The Transaction includes all of Seller's right, title, and interest, if any, to all real estate, buildings, improvements, appurtenances, and fixtures. Fixtures shall include all things that are embedded in the land or attached to any buildings and cannot be removed without damage to the Property.
In addition to the real property, the following personal items shall be included in the sale: _________.
The following currently existing fixtures on the Property shall be excluded from the sale: ____________.

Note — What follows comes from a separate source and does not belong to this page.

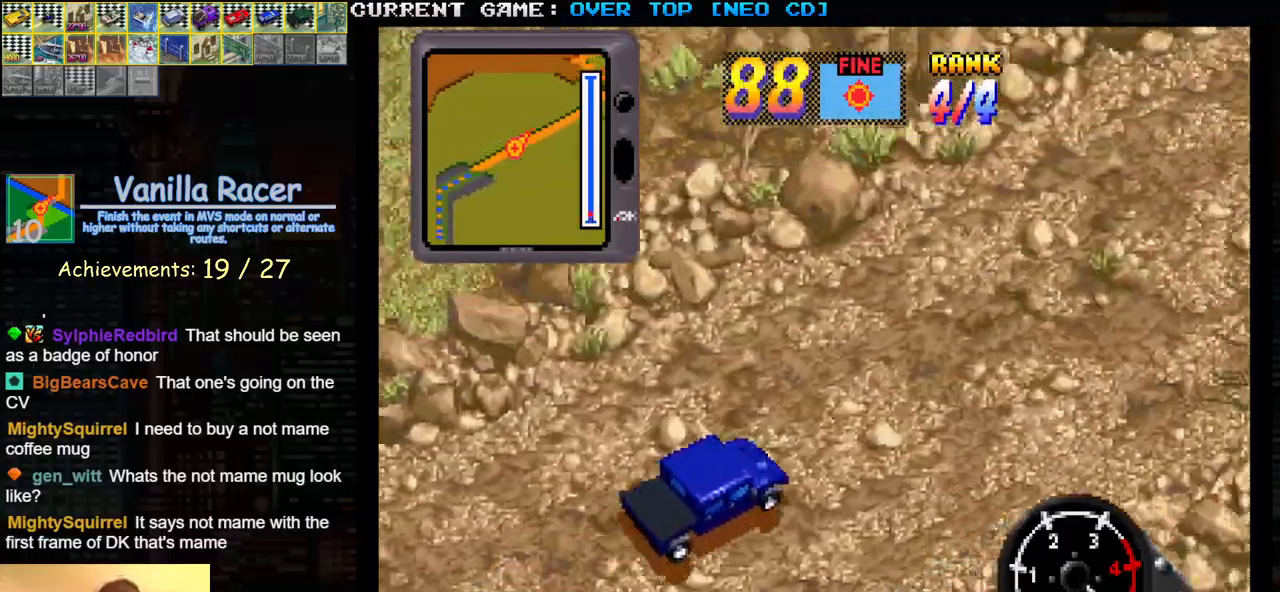
{"buttons": ["SQUARE"], "left_stick": "center", "events": []}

Concurrent with the execution of this Agreement, the Buyer shall deposit with the Seller or the Seller's escrow agent an earnest money deposit (the "Deposit") of $________________, due upon the signing of this Agreement, the receipt of which is hereby acknowledged, as earnest money and a partial payment of the consideration under the Agreement, to be held in escrow pursuant to this Agreement. In the event that the purchase and sale shall be consummated pursuant to the terms of this Agreement, the Seller or Seller's escrow agent shall, at such closing, deliver to Seller the Deposit, and Buyer shall be given credit toward the purchase price for the payment of the Deposit.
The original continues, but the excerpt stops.